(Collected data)
********

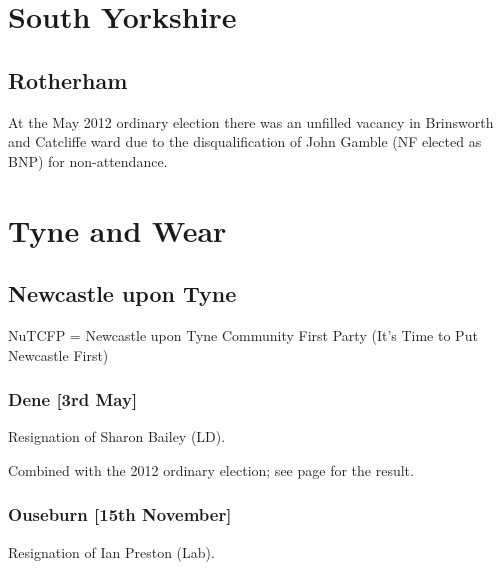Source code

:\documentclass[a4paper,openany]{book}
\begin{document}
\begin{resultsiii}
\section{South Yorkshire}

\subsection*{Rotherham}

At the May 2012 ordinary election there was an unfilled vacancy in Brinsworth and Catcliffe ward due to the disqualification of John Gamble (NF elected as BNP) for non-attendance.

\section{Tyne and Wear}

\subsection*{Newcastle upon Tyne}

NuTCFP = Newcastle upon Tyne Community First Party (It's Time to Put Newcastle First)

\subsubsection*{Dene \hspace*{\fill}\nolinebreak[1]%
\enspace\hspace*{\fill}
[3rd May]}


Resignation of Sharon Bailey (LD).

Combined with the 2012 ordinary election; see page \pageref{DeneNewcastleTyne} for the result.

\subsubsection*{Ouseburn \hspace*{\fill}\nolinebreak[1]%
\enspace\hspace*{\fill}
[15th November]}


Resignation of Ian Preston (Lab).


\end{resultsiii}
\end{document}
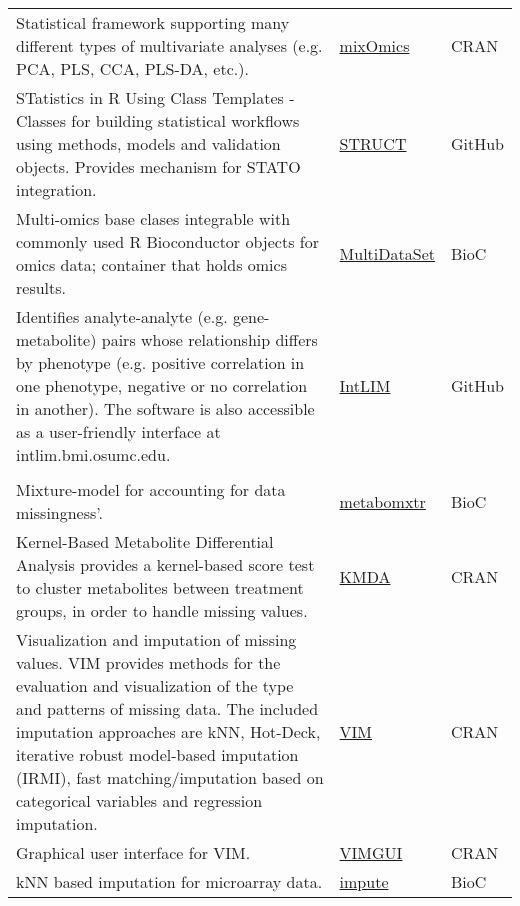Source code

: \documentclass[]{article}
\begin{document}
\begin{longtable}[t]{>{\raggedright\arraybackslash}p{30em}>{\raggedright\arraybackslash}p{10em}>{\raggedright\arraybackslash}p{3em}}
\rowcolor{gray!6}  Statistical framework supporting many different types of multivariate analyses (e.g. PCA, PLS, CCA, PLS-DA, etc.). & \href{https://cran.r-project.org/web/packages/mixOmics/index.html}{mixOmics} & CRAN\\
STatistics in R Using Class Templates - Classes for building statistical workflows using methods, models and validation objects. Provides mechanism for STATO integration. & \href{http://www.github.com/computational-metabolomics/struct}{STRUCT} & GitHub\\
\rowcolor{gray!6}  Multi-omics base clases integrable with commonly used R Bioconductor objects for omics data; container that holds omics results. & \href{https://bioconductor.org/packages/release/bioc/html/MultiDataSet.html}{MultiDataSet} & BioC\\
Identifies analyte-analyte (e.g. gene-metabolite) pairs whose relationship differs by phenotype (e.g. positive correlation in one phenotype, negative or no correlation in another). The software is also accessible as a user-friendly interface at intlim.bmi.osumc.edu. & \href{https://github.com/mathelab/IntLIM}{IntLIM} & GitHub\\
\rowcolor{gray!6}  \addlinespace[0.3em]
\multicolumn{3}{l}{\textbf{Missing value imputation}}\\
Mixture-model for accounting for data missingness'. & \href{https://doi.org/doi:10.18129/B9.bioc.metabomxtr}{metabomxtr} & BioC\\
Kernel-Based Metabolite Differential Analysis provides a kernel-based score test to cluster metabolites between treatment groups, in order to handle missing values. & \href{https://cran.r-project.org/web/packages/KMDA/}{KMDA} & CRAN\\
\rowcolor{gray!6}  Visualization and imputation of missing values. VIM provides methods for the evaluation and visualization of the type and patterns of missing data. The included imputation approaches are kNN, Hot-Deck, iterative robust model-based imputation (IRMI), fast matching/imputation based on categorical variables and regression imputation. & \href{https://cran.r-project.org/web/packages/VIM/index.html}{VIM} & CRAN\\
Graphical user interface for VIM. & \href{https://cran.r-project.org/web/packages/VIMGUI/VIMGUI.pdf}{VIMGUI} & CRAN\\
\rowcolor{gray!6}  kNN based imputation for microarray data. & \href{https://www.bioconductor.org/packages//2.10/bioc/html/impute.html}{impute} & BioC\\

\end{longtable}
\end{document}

********

Pictures are to be left out; please print the rest of the records above word for word.

Source code

:\documentclass[a4paper,openany]{book}
\begin{document}
\begin{resultsiii}
\section{South Yorkshire}

\subsection*{Rotherham}

At the May 2012 ordinary election there was an unfilled vacancy in Brinsworth and Catcliffe ward due to the disqualification of John Gamble (NF elected as BNP) for non-attendance.

\section{Tyne and Wear}

\subsection*{Newcastle upon Tyne}

NuTCFP = Newcastle upon Tyne Community First Party (It's Time to Put Newcastle First)

\subsubsection*{Dene \hspace*{\fill}\nolinebreak[1]%
\enspace\hspace*{\fill}
[3rd May]}


Resignation of Sharon Bailey (LD).

Combined with the 2012 ordinary election; see page \pageref{DeneNewcastleTyne} for the result.

\subsubsection*{Ouseburn \hspace*{\fill}\nolinebreak[1]%
\enspace\hspace*{\fill}
[15th November]}


Resignation of Ian Preston (Lab).


\end{resultsiii}
\end{document}
Source code

: \documentclass[]{article}
\begin{document}
\begin{longtable}[t]{>{\raggedright\arraybackslash}p{30em}>{\raggedright\arraybackslash}p{10em}>{\raggedright\arraybackslash}p{3em}}
\rowcolor{gray!6}  Statistical framework supporting many different types of multivariate analyses (e.g. PCA, PLS, CCA, PLS-DA, etc.). & \href{https://cran.r-project.org/web/packages/mixOmics/index.html}{mixOmics} & CRAN\\
STatistics in R Using Class Templates - Classes for building statistical workflows using methods, models and validation objects. Provides mechanism for STATO integration. & \href{http://www.github.com/computational-metabolomics/struct}{STRUCT} & GitHub\\
\rowcolor{gray!6}  Multi-omics base clases integrable with commonly used R Bioconductor objects for omics data; container that holds omics results. & \href{https://bioconductor.org/packages/release/bioc/html/MultiDataSet.html}{MultiDataSet} & BioC\\
Identifies analyte-analyte (e.g. gene-metabolite) pairs whose relationship differs by phenotype (e.g. positive correlation in one phenotype, negative or no correlation in another). The software is also accessible as a user-friendly interface at intlim.bmi.osumc.edu. & \href{https://github.com/mathelab/IntLIM}{IntLIM} & GitHub\\
\rowcolor{gray!6}  \addlinespace[0.3em]
\multicolumn{3}{l}{\textbf{Missing value imputation}}\\
Mixture-model for accounting for data missingness'. & \href{https://doi.org/doi:10.18129/B9.bioc.metabomxtr}{metabomxtr} & BioC\\
Kernel-Based Metabolite Differential Analysis provides a kernel-based score test to cluster metabolites between treatment groups, in order to handle missing values. & \href{https://cran.r-project.org/web/packages/KMDA/}{KMDA} & CRAN\\
\rowcolor{gray!6}  Visualization and imputation of missing values. VIM provides methods for the evaluation and visualization of the type and patterns of missing data. The included imputation approaches are kNN, Hot-Deck, iterative robust model-based imputation (IRMI), fast matching/imputation based on categorical variables and regression imputation. & \href{https://cran.r-project.org/web/packages/VIM/index.html}{VIM} & CRAN\\
Graphical user interface for VIM. & \href{https://cran.r-project.org/web/packages/VIMGUI/VIMGUI.pdf}{VIMGUI} & CRAN\\
\rowcolor{gray!6}  kNN based imputation for microarray data. & \href{https://www.bioconductor.org/packages//2.10/bioc/html/impute.html}{impute} & BioC\\

\end{longtable}
\end{document}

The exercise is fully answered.